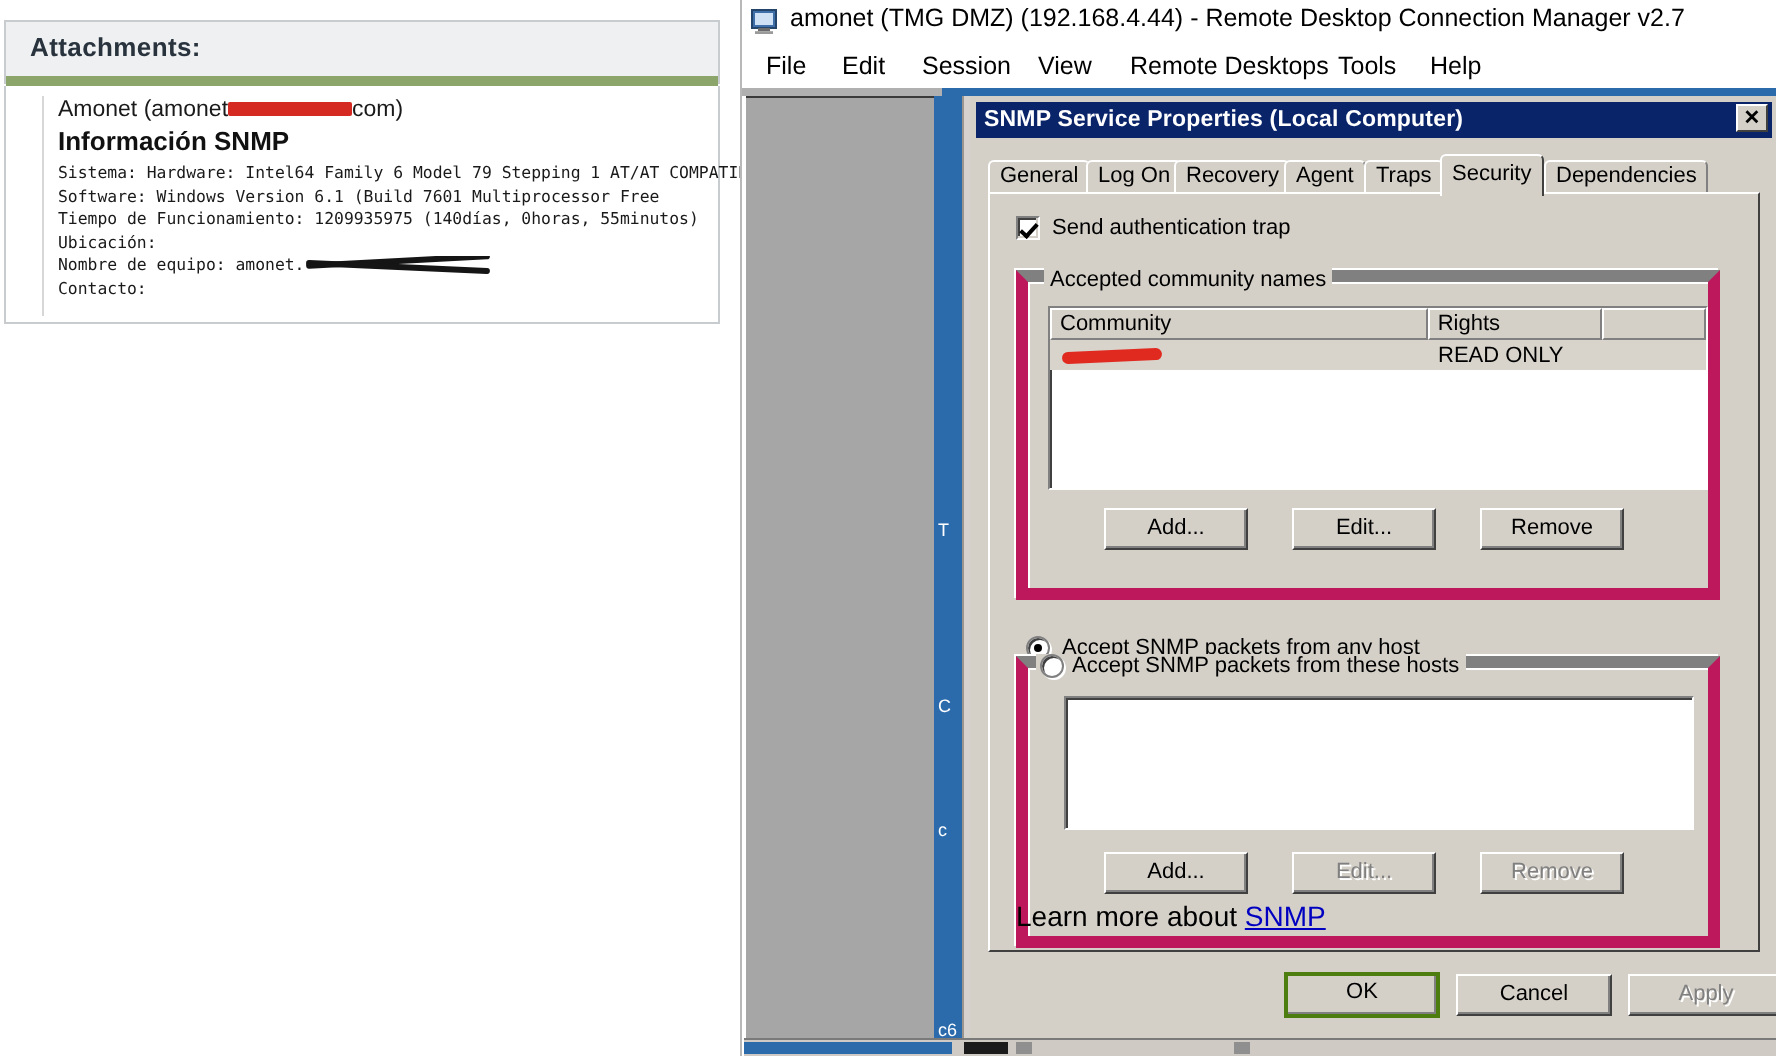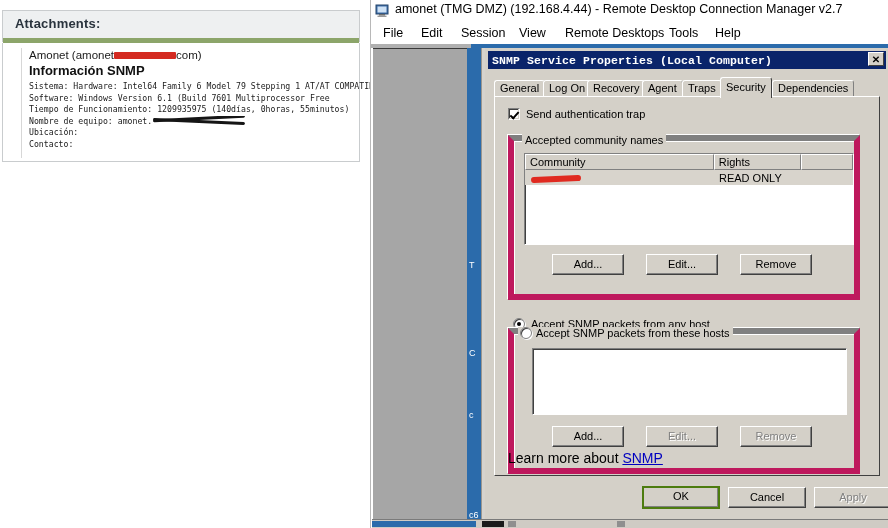--- a/index.html
+++ b/index.html
@@ -143,21 +143,21 @@
     box-shadow:1px 1px 0 #808080;
     font-family:"Liberation Sans", sans-serif;
   }
   #snmp-titlebar{
     position:absolute;left:1px;top:1px;right:1px;height:18px;
     background:#0a246a;
     display:flex;align-items:center;
   }
   #snmp-title-text{
     font-size:11.5px;font-weight:bold;color:#ffffff;
-    margin-left:4px;white-space:nowrap;letter-spacing:.1px;font-family:Liberation Mono, monospace;
+    margin-left:4px;white-space:nowrap;letter-spacing:.1px;
   }
   #snmp-close{
     position:absolute;right:2px;top:1px;width:16px;height:14px;
     background:#d4d0c8;
     border-top:1px solid #ffffff;border-left:1px solid #ffffff;
     border-right:1px solid #404040;border-bottom:1px solid #404040;
     font-size:10px;font-weight:bold;color:#000;line-height:13px;
     text-align:center;box-sizing:border-box;cursor:default;
   }
 
@@ -308,25 +308,25 @@
       <div class="snmp-line1">
         <span>Amonet (amonet</span><span class="redact-red"></span><span>com)</span>
       </div>
 
       <div class="snmp-title">Información SNMP</div>
 
       <div class="mono-line">Sistema: Hardware: Intel64 Family 6 Model 79 Stepping 1 AT/AT COMPATIBLE -</div>
       <div class="mono-line">Software: Windows Version 6.1 (Build 7601 Multiprocessor Free</div>
       <div class="mono-line">Tiempo de Funcionamiento: 1209935975 (140días, 0horas, 55minutos)</div>
 
+      <div class="mono-line">Ubicación:</div>
+
       <div class="mono-line">
         <span>Nombre de equipo: amonet.</span><span class="redact-scribble"></span>
       </div>
-
-      <div class="mono-line">Ubicación:</div>
       <div class="mono-line">Contacto:</div>
 
     </div>
   </div>
 </div>
 
 <div id="rdcman">
 
   <div id="rdc-titlebar">
     <svg id="rdc-title-icon" viewBox="0 0 16 16">

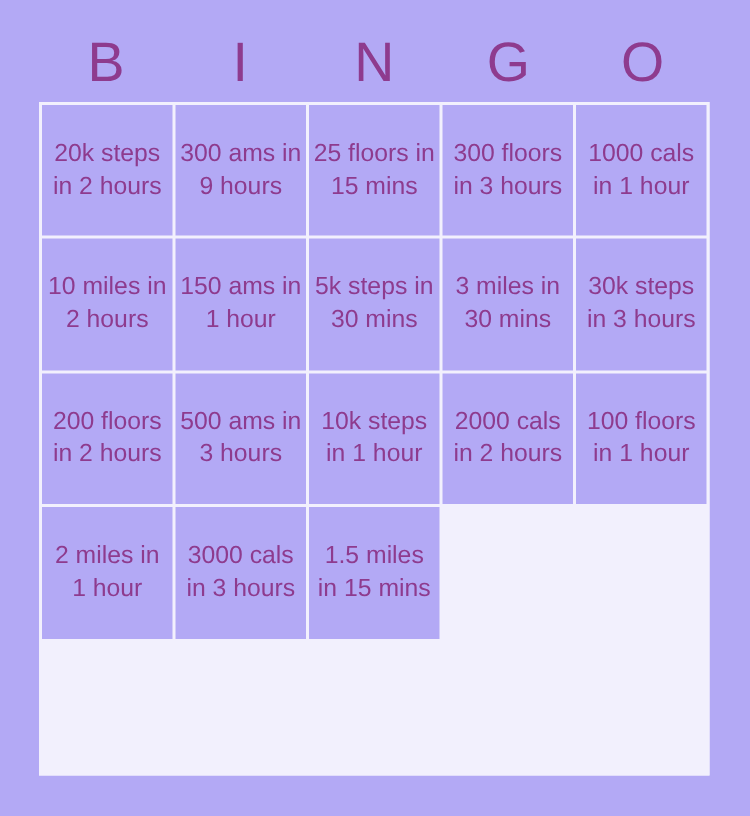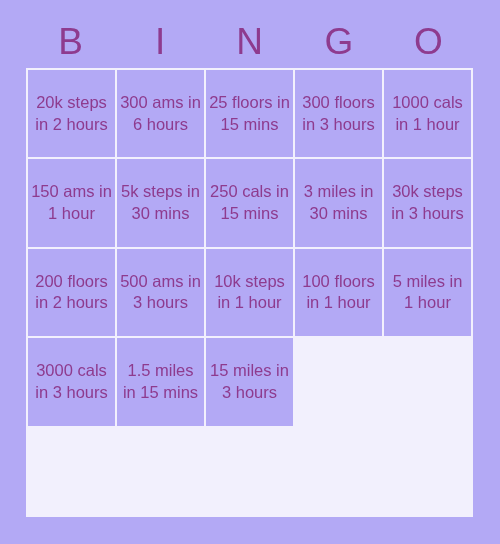--- a/index.html
+++ b/index.html
@@ -91,69 +91,69 @@
     <div class="header-letter">N</div>
     <div class="header-letter">G</div>
     <div class="header-letter">O</div>
   </div>
 
   <div id="grid">
     <div class="cell">
         <span class="cell-text">20k steps in 2 hours</span>
       </div>
     <div class="cell">
-        <span class="cell-text">300 ams in 6 hours</span>
+        <span class="cell-text">300 ams in 9 hours</span>
       </div>
     <div class="cell">
         <span class="cell-text">25 floors in 15 mins</span>
       </div>
     <div class="cell">
         <span class="cell-text">300 floors in 3 hours</span>
       </div>
     <div class="cell">
         <span class="cell-text">1000 cals in 1 hour</span>
       </div>
 
     <div class="cell">
+        <span class="cell-text">10 miles in 2 hours</span>
+      </div>
+    <div class="cell">
         <span class="cell-text">150 ams in 1 hour</span>
       </div>
     <div class="cell">
         <span class="cell-text">5k steps in 30 mins</span>
-      </div>
-    <div class="cell">
-        <span class="cell-text">250 cals in 15 mins</span>
       </div>
 
     <div class="cell">
         <span class="cell-text">3 miles in 30 mins</span>
       </div>
     <div class="cell">
         <span class="cell-text">30k steps in 3 hours</span>
       </div>
     <div class="cell">
         <span class="cell-text">200 floors in 2 hours</span>
       </div>
 
     <div class="cell">
         <span class="cell-text">500 ams in 3 hours</span>
       </div>
     <div class="cell">
         <span class="cell-text">10k steps in 1 hour</span>
       </div>
+    <div class="cell">
+        <span class="cell-text">2000 cals in 2 hours</span>
+      </div>
 
     <div class="cell">
         <span class="cell-text">100 floors in 1 hour</span>
       </div>
     <div class="cell">
-        <span class="cell-text">5 miles in 1 hour</span>
+        <span class="cell-text">2 miles in 1 hour</span>
       </div>
     <div class="cell">
         <span class="cell-text">3000 cals in 3 hours</span>
       </div>
     <div class="cell">
         <span class="cell-text">1.5 miles in 15 mins</span>
       </div>
-    <div class="cell">
-        <span class="cell-text">15 miles in 3 hours</span>
-      </div>
   </div>
 
 </div>
 
 </body></html>

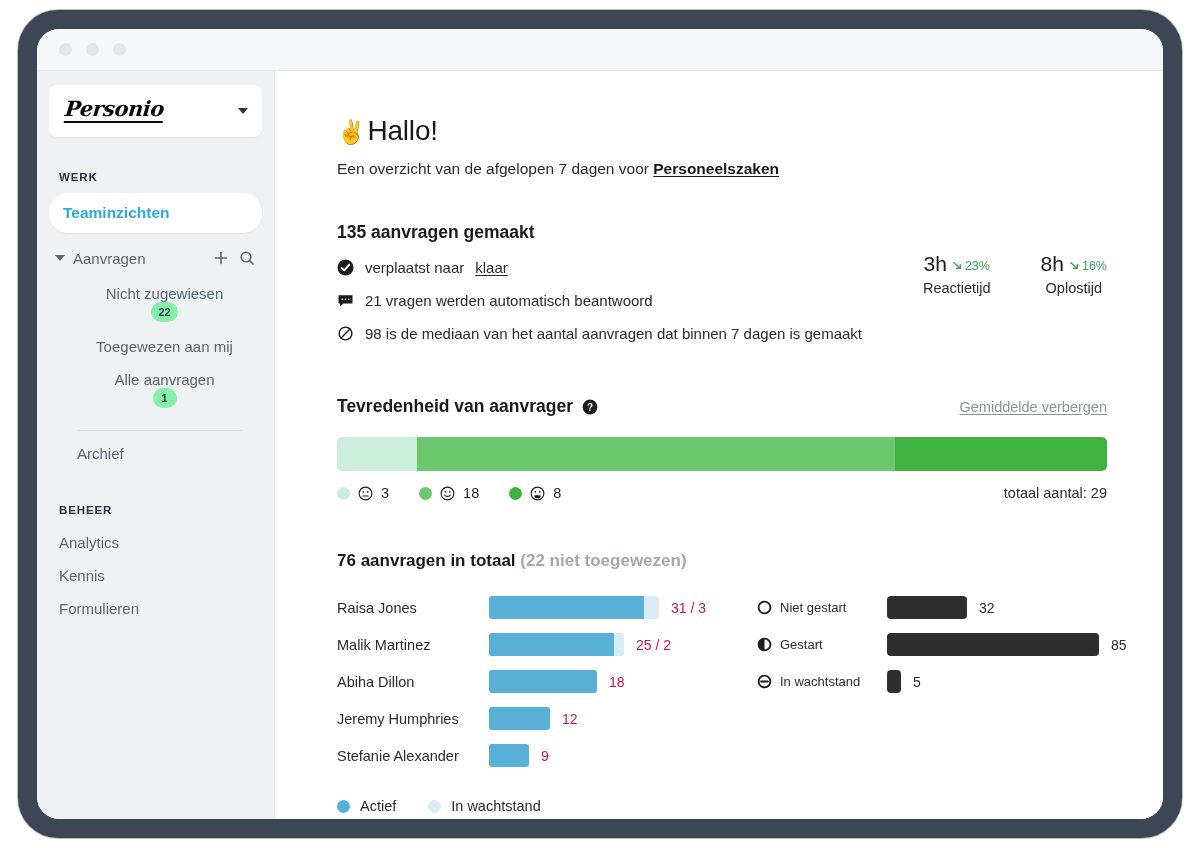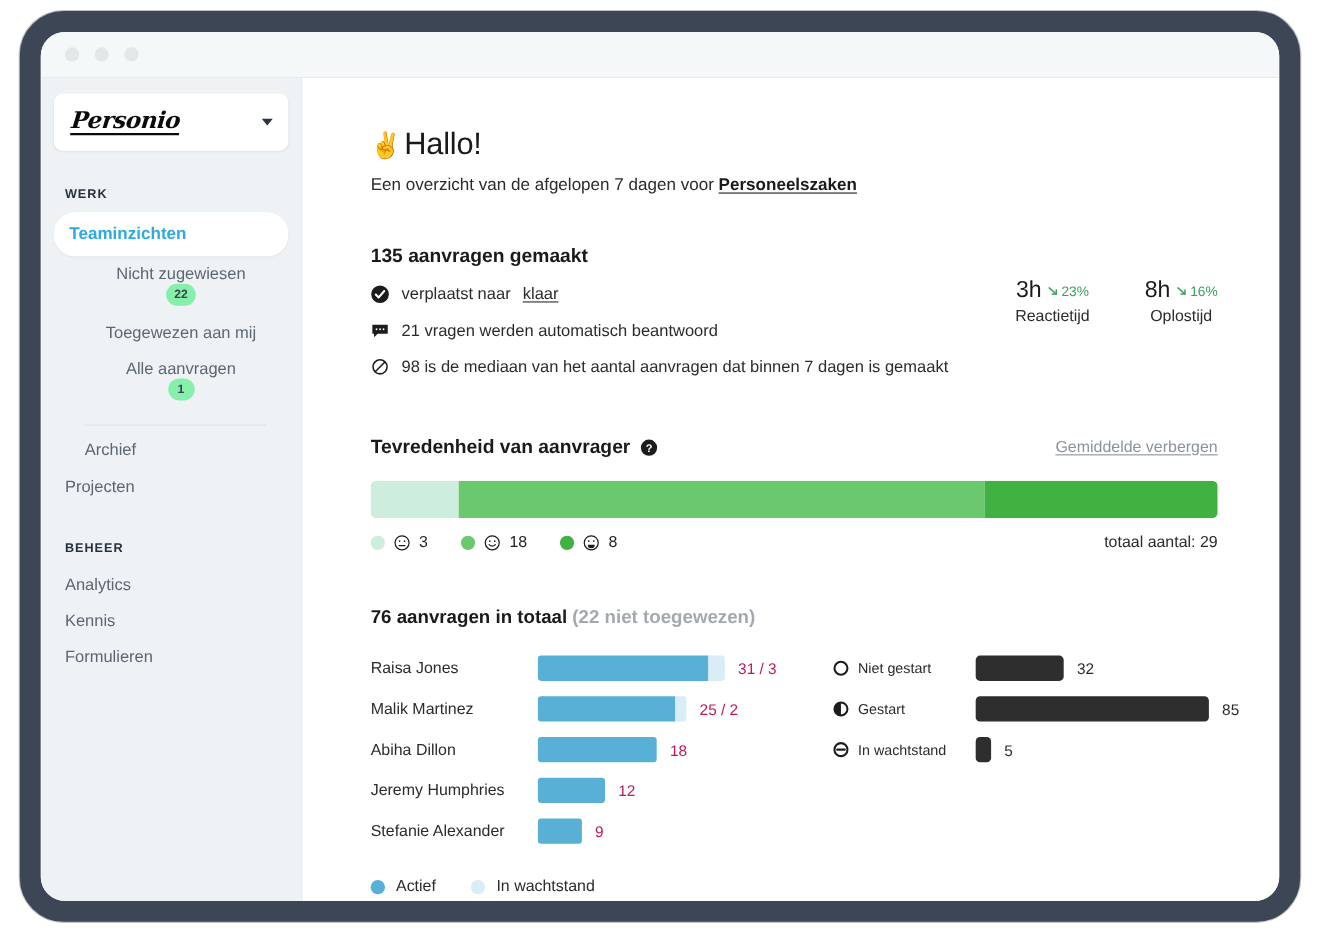--- a/index.html
+++ b/index.html
@@ -286,37 +286,52 @@
 
         <div id="brand-box">
           <span id="brand-logo">Personio</span>
           <span class="caret-down"></span>
         </div>
 
         <div class="section-label">WERK</div>
 
         <div class="nav-pill">Teaminzichten</div>
 
+        <div class="nav-group-row">
+          <span class="tri-right"></span>
+          <span class="nav-group-label">Aanvragen</span>
+          <span class="icon-plus">
+            <svg viewBox="0 0 18 18" width="18" height="18" fill="none" stroke="#5c6672" stroke-width="1.6" stroke-linecap="round">
+              <line x1="9" y1="3.5" x2="9" y2="14.5"></line>
+                <line x1="3.5" y1="9" x2="14.5" y2="9"></line>
+            </svg>
+          </span>
+          <span class="icon-search">
+            <svg viewBox="0 0 18 18" width="18" height="18" fill="none" stroke="#5c6672" stroke-width="1.6" stroke-linecap="round">
+              <circle cx="8" cy="8" r="4.8"></circle>
+                <line x1="11.6" y1="11.6" x2="15" y2="15"></line>
+            </svg>
+          </span>
+        </div>
 
         <div class="nav-item">
           <span>Nicht zugewiesen</span>
           <span class="badge">22</span>
         </div>
         <div class="nav-item">
           <span>Toegewezen aan mij</span>
         </div>
         <div class="nav-item">
           <span>Alle aanvragen</span>
           <span class="badge">1</span>
         </div>
 
         <div class="nav-divider"></div>
 
         <div class="nav-plain indent">Archief</div>
-        <div class="nav-plain">Projecten</div>
 
         <div class="section-label">BEHEER</div>
 
         <div class="nav-plain">Analytics</div>
         <div class="nav-plain">Kennis</div>
         <div class="nav-plain">Formulieren</div>
       </div>
 
       <div id="main">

======

_TRY IT_.
Without the pictures, restate each entry exactly.

_RESPONSE BOX_.
--- a/index.html
+++ b/index.html
@@ -143,21 +143,21 @@
     box-shadow:1px 1px 0 #808080;
     font-family:"Liberation Sans", sans-serif;
   }
   #snmp-titlebar{
     position:absolute;left:1px;top:1px;right:1px;height:18px;
     background:#0a246a;
     display:flex;align-items:center;
   }
   #snmp-title-text{
     font-size:11.5px;font-weight:bold;color:#ffffff;
-    margin-left:4px;white-space:nowrap;letter-spacing:.1px;font-family:Liberation Mono, monospace;
+    margin-left:4px;white-space:nowrap;letter-spacing:.1px;
   }
   #snmp-close{
     position:absolute;right:2px;top:1px;width:16px;height:14px;
     background:#d4d0c8;
     border-top:1px solid #ffffff;border-left:1px solid #ffffff;
     border-right:1px solid #404040;border-bottom:1px solid #404040;
     font-size:10px;font-weight:bold;color:#000;line-height:13px;
     text-align:center;box-sizing:border-box;cursor:default;
   }
 
@@ -308,25 +308,25 @@
       <div class="snmp-line1">
         <span>Amonet (amonet</span><span class="redact-red"></span><span>com)</span>
       </div>
 
       <div class="snmp-title">Información SNMP</div>
 
       <div class="mono-line">Sistema: Hardware: Intel64 Family 6 Model 79 Stepping 1 AT/AT COMPATIBLE -</div>
       <div class="mono-line">Software: Windows Version 6.1 (Build 7601 Multiprocessor Free</div>
       <div class="mono-line">Tiempo de Funcionamiento: 1209935975 (140días, 0horas, 55minutos)</div>
 
+      <div class="mono-line">Ubicación:</div>
+
       <div class="mono-line">
         <span>Nombre de equipo: amonet.</span><span class="redact-scribble"></span>
       </div>
-
-      <div class="mono-line">Ubicación:</div>
       <div class="mono-line">Contacto:</div>
 
     </div>
   </div>
 </div>
 
 <div id="rdcman">
 
   <div id="rdc-titlebar">
     <svg id="rdc-title-icon" viewBox="0 0 16 16">

--- a/index.html
+++ b/index.html
@@ -91,69 +91,69 @@
     <div class="header-letter">N</div>
     <div class="header-letter">G</div>
     <div class="header-letter">O</div>
   </div>
 
   <div id="grid">
     <div class="cell">
         <span class="cell-text">20k steps in 2 hours</span>
       </div>
     <div class="cell">
-        <span class="cell-text">300 ams in 6 hours</span>
+        <span class="cell-text">300 ams in 9 hours</span>
       </div>
     <div class="cell">
         <span class="cell-text">25 floors in 15 mins</span>
       </div>
     <div class="cell">
         <span class="cell-text">300 floors in 3 hours</span>
       </div>
     <div class="cell">
         <span class="cell-text">1000 cals in 1 hour</span>
       </div>
 
     <div class="cell">
+        <span class="cell-text">10 miles in 2 hours</span>
+      </div>
+    <div class="cell">
         <span class="cell-text">150 ams in 1 hour</span>
       </div>
     <div class="cell">
         <span class="cell-text">5k steps in 30 mins</span>
-      </div>
-    <div class="cell">
-        <span class="cell-text">250 cals in 15 mins</span>
       </div>
 
     <div class="cell">
         <span class="cell-text">3 miles in 30 mins</span>
       </div>
     <div class="cell">
         <span class="cell-text">30k steps in 3 hours</span>
       </div>
     <div class="cell">
         <span class="cell-text">200 floors in 2 hours</span>
       </div>
 
     <div class="cell">
         <span class="cell-text">500 ams in 3 hours</span>
       </div>
     <div class="cell">
         <span class="cell-text">10k steps in 1 hour</span>
       </div>
+    <div class="cell">
+        <span class="cell-text">2000 cals in 2 hours</span>
+      </div>
 
     <div class="cell">
         <span class="cell-text">100 floors in 1 hour</span>
       </div>
     <div class="cell">
-        <span class="cell-text">5 miles in 1 hour</span>
+        <span class="cell-text">2 miles in 1 hour</span>
       </div>
     <div class="cell">
         <span class="cell-text">3000 cals in 3 hours</span>
       </div>
     <div class="cell">
         <span class="cell-text">1.5 miles in 15 mins</span>
       </div>
-    <div class="cell">
-        <span class="cell-text">15 miles in 3 hours</span>
-      </div>
   </div>
 
 </div>
 
 </body></html>

--- a/index.html
+++ b/index.html
@@ -286,37 +286,52 @@
 
         <div id="brand-box">
           <span id="brand-logo">Personio</span>
           <span class="caret-down"></span>
         </div>
 
         <div class="section-label">WERK</div>
 
         <div class="nav-pill">Teaminzichten</div>
 
+        <div class="nav-group-row">
+          <span class="tri-right"></span>
+          <span class="nav-group-label">Aanvragen</span>
+          <span class="icon-plus">
+            <svg viewBox="0 0 18 18" width="18" height="18" fill="none" stroke="#5c6672" stroke-width="1.6" stroke-linecap="round">
+              <line x1="9" y1="3.5" x2="9" y2="14.5"></line>
+                <line x1="3.5" y1="9" x2="14.5" y2="9"></line>
+            </svg>
+          </span>
+          <span class="icon-search">
+            <svg viewBox="0 0 18 18" width="18" height="18" fill="none" stroke="#5c6672" stroke-width="1.6" stroke-linecap="round">
+              <circle cx="8" cy="8" r="4.8"></circle>
+                <line x1="11.6" y1="11.6" x2="15" y2="15"></line>
+            </svg>
+          </span>
+        </div>
 
         <div class="nav-item">
           <span>Nicht zugewiesen</span>
           <span class="badge">22</span>
         </div>
         <div class="nav-item">
           <span>Toegewezen aan mij</span>
         </div>
         <div class="nav-item">
           <span>Alle aanvragen</span>
           <span class="badge">1</span>
         </div>
 
         <div class="nav-divider"></div>
 
         <div class="nav-plain indent">Archief</div>
-        <div class="nav-plain">Projecten</div>
 
         <div class="section-label">BEHEER</div>
 
         <div class="nav-plain">Analytics</div>
         <div class="nav-plain">Kennis</div>
         <div class="nav-plain">Formulieren</div>
       </div>
 
       <div id="main">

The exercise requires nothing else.